Document passage –

Dmitry Dmitriyevich Poloz (; born 12 July 1991) is a Russian professional footballer who plays as a winger or second striker for FC Rostov.

Club career
Poloz was born in Stavropol. He began to play football for his hometown club Dynamo Stavropol and joined the youth ranks of Lokomotiv Moscow in 2008. On 15 July 2009, he made his professional debut for Lokomotiv Moscow in a 1-2 away loss to SKA-Energiya Khabarovsk in the Russian Cup.

Rostov
On 10 January 2012, Poloz signed a three-year contract with Russian Premier League club Rostov. On 17 March 2012, he made his debut for a new club in a league game against Terek Grozny. On 7 December 2012, he scored his first league goal in a 2–3 home loss to Krasnodar.

Zenit St Petersburg
On 28 June 2017, Poloz signed a three-year contract with FC Zenit Saint Petersburg.

Loan to Rubin Kazan
On 26 July 2018, he joined FC Rubin Kazan on loan for the 2018–19 season.

Sochi
On 4 July 2019, he moved to PFC Sochi.

Exercise data –
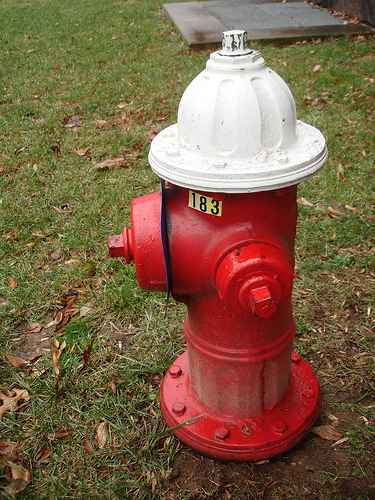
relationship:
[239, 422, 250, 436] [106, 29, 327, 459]
chip in paint of fire hydrant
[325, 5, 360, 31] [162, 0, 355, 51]
leaves laying on slab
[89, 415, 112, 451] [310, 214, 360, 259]
leaves in grass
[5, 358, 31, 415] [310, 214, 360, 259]
leaves in grass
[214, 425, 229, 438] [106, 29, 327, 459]
red bolt on fire hydrant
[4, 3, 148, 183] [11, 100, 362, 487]
grass on ground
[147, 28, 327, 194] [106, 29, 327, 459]
top of fire hydrant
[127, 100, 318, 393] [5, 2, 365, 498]
fire hydrant in area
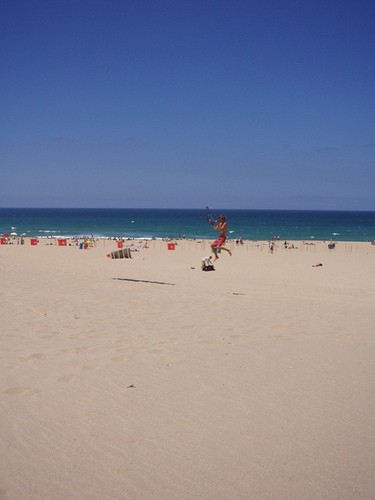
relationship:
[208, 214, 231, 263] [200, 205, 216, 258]
boy playing frisbee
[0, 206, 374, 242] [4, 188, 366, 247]
ocean in ocean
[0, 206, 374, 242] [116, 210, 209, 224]
ocean on surface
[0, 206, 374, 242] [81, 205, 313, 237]
ocean of ocean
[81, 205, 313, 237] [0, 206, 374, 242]
ocean with ocean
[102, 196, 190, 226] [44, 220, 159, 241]
waves with white caps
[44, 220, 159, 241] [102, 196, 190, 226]
white caps of waves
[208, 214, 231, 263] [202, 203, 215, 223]
boy with rod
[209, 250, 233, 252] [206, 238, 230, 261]
legs in shorts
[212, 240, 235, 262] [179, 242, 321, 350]
legs above sand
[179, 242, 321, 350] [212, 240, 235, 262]
sand below legs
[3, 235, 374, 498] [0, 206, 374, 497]
sand on beach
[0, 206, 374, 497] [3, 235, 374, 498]
beach with sand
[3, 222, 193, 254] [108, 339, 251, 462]
red barrels in sand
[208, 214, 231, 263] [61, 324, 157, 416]
boy in sand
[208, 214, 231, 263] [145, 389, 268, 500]
boy on beach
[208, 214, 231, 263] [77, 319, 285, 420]
boy on beach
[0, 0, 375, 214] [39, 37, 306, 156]
blue sky with clouds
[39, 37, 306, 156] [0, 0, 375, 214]
clouds in blue sky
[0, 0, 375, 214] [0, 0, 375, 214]
blue sky with clouds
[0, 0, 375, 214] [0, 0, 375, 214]
clouds in blue sky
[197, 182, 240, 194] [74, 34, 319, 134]
white clouds in blue sky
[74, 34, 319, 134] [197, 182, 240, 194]
blue sky with white clouds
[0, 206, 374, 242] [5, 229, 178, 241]
ocean has waves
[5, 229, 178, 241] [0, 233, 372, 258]
waves coming on to shore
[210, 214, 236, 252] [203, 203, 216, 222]
boy holding handle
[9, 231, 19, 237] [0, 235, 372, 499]
umbrella standing on beach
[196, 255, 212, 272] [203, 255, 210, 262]
man wearing white shirt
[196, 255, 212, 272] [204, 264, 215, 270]
man rolling something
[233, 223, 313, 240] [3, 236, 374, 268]
wave rolling in to shore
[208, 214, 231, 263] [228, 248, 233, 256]
boy has foot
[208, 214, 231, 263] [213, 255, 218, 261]
boy has foot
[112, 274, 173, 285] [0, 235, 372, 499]
shadow on beach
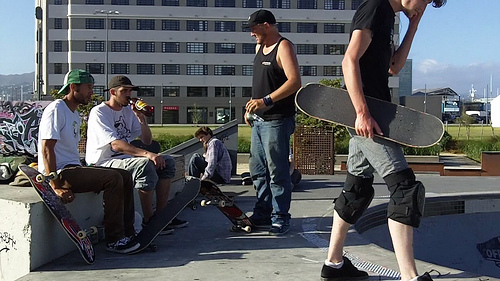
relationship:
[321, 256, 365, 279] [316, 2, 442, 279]
shoe of a man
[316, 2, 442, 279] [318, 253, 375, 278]
man has foot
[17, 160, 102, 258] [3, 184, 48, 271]
skateboard against wall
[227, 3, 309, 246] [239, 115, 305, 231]
man has blue jeans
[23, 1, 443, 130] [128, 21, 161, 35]
building has window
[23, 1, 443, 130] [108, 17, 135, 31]
building has window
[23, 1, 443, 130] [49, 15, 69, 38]
building has window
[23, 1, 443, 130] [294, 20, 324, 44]
building has window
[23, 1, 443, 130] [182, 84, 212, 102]
building has window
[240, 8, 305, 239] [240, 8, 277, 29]
man has black cap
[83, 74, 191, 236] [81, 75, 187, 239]
boy drinking beverage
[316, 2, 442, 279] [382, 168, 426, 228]
man wearing knee pads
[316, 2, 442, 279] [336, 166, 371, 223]
man wearing kneepad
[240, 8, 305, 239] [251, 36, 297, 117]
man wearing vest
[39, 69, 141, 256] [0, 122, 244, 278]
boy in wall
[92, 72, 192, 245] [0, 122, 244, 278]
boy in wall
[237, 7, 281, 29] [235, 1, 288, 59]
black cap on man's head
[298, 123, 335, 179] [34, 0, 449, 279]
waste bin behind boys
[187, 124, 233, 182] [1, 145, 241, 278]
boy sitting on stairs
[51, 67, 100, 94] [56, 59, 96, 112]
hat on boy's head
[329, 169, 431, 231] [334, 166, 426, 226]
knee pads are on boy's knees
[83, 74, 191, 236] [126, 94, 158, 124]
boy drinking from bottle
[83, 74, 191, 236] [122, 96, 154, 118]
boy drinking from bottle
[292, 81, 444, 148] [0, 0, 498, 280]
skateboard in photo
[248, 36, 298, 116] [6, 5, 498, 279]
vest in photo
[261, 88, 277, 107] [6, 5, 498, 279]
wrist band in photo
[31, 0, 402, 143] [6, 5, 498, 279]
building in photo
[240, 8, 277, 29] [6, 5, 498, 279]
black cap in photo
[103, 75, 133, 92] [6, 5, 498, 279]
hat in photo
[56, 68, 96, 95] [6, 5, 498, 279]
hat in photo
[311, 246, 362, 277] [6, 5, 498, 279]
shoes in photo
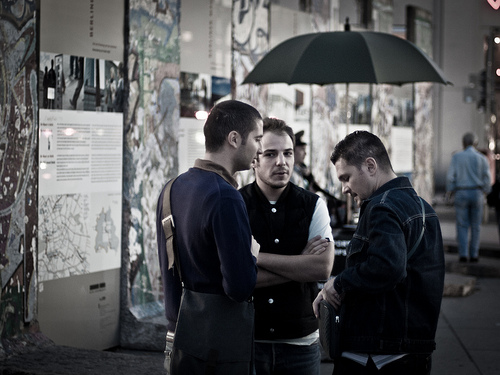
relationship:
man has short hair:
[161, 65, 263, 359] [202, 89, 262, 148]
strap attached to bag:
[148, 180, 201, 281] [170, 286, 257, 361]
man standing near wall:
[161, 65, 263, 359] [6, 3, 152, 362]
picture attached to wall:
[27, 105, 134, 276] [6, 3, 152, 362]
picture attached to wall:
[23, 35, 136, 112] [6, 3, 152, 362]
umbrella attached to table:
[242, 24, 469, 91] [330, 218, 363, 272]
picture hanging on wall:
[27, 105, 134, 276] [6, 3, 152, 362]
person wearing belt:
[441, 130, 493, 266] [447, 181, 487, 194]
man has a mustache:
[258, 114, 334, 369] [266, 165, 296, 177]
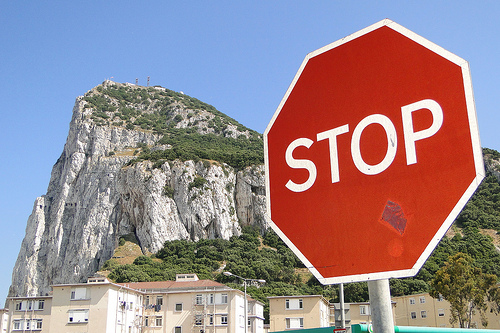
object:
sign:
[262, 19, 485, 286]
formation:
[62, 86, 240, 293]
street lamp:
[222, 271, 266, 333]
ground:
[435, 132, 472, 163]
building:
[0, 273, 265, 331]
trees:
[174, 114, 183, 122]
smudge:
[377, 198, 408, 257]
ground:
[378, 113, 419, 163]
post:
[263, 18, 487, 333]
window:
[221, 314, 227, 324]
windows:
[410, 311, 416, 319]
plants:
[230, 264, 257, 279]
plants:
[217, 274, 235, 283]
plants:
[273, 269, 306, 284]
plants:
[108, 264, 152, 283]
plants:
[155, 239, 196, 259]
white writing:
[285, 99, 443, 193]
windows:
[156, 316, 163, 326]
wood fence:
[248, 17, 483, 289]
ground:
[414, 152, 451, 184]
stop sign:
[262, 18, 488, 285]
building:
[264, 268, 499, 333]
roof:
[117, 279, 226, 289]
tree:
[428, 252, 498, 329]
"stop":
[284, 99, 444, 194]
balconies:
[14, 300, 45, 312]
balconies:
[193, 292, 229, 306]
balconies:
[192, 313, 229, 327]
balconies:
[13, 318, 43, 331]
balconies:
[144, 315, 164, 327]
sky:
[0, 2, 498, 308]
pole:
[366, 279, 395, 332]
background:
[0, 0, 499, 333]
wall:
[192, 227, 484, 317]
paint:
[377, 200, 407, 237]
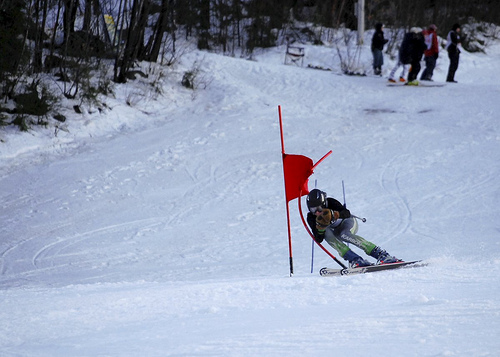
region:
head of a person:
[297, 180, 329, 221]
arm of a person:
[308, 205, 334, 247]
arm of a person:
[322, 196, 356, 216]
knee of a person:
[319, 221, 341, 238]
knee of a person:
[339, 228, 351, 235]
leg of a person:
[326, 238, 366, 263]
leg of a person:
[348, 230, 385, 262]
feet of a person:
[339, 255, 371, 272]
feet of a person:
[376, 253, 416, 270]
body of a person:
[366, 15, 399, 63]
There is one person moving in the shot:
[253, 90, 469, 305]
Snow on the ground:
[116, 265, 257, 351]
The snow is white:
[106, 250, 236, 322]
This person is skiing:
[253, 135, 459, 303]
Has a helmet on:
[287, 171, 342, 224]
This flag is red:
[256, 100, 323, 290]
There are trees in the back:
[4, 1, 499, 110]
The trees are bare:
[11, 8, 195, 110]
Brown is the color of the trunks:
[14, 14, 176, 104]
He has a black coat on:
[288, 190, 370, 245]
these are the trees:
[3, 2, 296, 135]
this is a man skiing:
[304, 184, 420, 274]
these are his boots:
[346, 248, 403, 268]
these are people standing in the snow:
[367, 19, 467, 86]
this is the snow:
[2, 25, 497, 354]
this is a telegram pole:
[356, 0, 365, 50]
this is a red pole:
[275, 102, 346, 280]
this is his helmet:
[305, 185, 327, 212]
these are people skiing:
[366, 18, 471, 88]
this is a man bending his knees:
[303, 185, 425, 284]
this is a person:
[300, 165, 400, 273]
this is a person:
[437, 22, 481, 83]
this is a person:
[417, 19, 446, 84]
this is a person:
[401, 20, 434, 90]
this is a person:
[359, 10, 393, 77]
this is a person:
[399, 17, 423, 87]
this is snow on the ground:
[210, 248, 268, 308]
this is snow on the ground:
[141, 132, 208, 199]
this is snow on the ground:
[399, 116, 466, 206]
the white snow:
[89, 227, 196, 327]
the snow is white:
[161, 283, 248, 347]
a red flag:
[285, 151, 312, 193]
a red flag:
[283, 153, 316, 200]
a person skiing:
[300, 186, 412, 266]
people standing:
[373, 25, 465, 83]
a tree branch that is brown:
[112, 26, 144, 78]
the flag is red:
[281, 147, 313, 199]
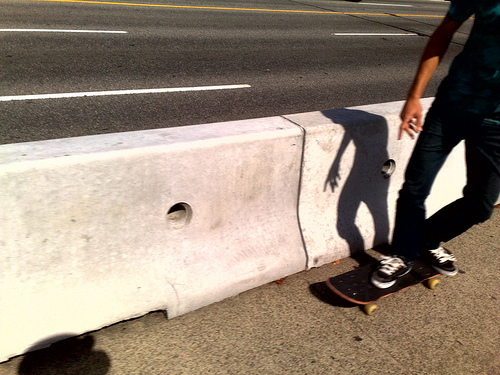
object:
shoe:
[366, 253, 415, 289]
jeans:
[389, 91, 499, 258]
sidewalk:
[180, 314, 500, 375]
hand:
[395, 99, 425, 141]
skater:
[367, 1, 497, 290]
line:
[332, 27, 419, 42]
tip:
[322, 277, 375, 306]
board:
[321, 251, 460, 316]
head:
[314, 98, 369, 124]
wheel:
[363, 300, 381, 316]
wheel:
[427, 276, 442, 290]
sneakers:
[423, 241, 461, 279]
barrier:
[0, 76, 491, 365]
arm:
[398, 0, 475, 104]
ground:
[9, 7, 397, 99]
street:
[0, 0, 474, 146]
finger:
[397, 124, 405, 141]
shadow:
[322, 106, 394, 254]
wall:
[202, 150, 283, 268]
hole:
[165, 200, 195, 232]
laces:
[378, 254, 407, 275]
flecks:
[325, 333, 391, 362]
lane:
[14, 34, 332, 83]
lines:
[3, 15, 135, 44]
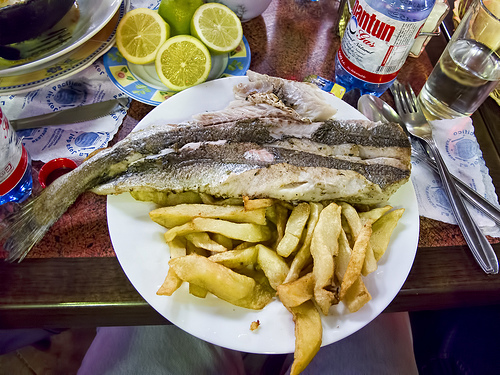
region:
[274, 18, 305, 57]
this is a table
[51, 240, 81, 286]
the table is wooden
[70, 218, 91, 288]
the table is brown in color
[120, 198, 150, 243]
this is a plate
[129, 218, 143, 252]
the plate is white in color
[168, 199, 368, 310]
these are French fries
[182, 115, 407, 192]
this is fried fish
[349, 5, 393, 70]
this is a bottle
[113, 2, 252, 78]
these are some fruits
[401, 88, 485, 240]
this is a fork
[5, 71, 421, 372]
A plate of fish and fries.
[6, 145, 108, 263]
The tail of the fish.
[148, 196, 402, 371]
Browned crispy fries.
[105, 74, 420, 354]
A round white plate.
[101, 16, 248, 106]
Sliced limes on a small plate.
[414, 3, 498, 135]
Clear liquid in a clear glass.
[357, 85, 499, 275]
Spoon and fork on top of a white napkin.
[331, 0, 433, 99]
Blue bottle with a white and red label.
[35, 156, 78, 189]
A red bottle cap on top of the table.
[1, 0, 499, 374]
Food and drinks on top of a wooden table.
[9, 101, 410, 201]
fish on white plate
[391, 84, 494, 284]
silver fork on table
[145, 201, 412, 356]
french fries on white table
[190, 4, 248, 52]
green lime on table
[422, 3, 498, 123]
clear glass on table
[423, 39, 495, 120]
water in the glass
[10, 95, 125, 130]
silver knife on table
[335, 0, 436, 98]
blue bottle on the table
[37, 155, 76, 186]
red top of bottle on table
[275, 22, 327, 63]
wood table in room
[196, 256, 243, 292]
potato chips on a plate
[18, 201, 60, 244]
the tail of a fish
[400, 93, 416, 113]
an eating fork on the table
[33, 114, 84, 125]
knife on the table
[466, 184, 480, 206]
a spoon on the table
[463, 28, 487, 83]
a glass on the table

Things to do –
1. In the biography of footballer Dmitry Poloz, translate this sentence into Spanish: "On 26 July 2018, he joined FC Rubin Kazan on loan for the 2018–19 season."
2. According to the biography of footballer Dmitry Poloz, which team did he score his first league goal against?
3. Carry on the biography of footballer Dmitry Poloz from its last sentence.

Answers below –
1. El 26 de julio de 2018, se incorporó cedido al FC Rubin Kazán para la temporada 2018-19.

2. Krasnodar, in a 2–3 home loss on 7 December 2012.

3.
Return to Rostov
On 23 August 2020, he returned to FC Rostov in exchange for Ivelin Popov. On 28 November 2020, he scored the first hat-trick of his career in a 4–1 victory over FC Dynamo Moscow, two of his goals were from the penalty spot.

International career
On 3 September 2014, Poloz made his national team debut in a friendly against Azerbaijan.

On 11 May 2018, he was included in Russia's extended 2018 FIFA World Cup squad as a back-up. He was not included in the finalized World Cup squad.

Career statistics

Club

International

International goals
Scores and results list Russia's goal tally first.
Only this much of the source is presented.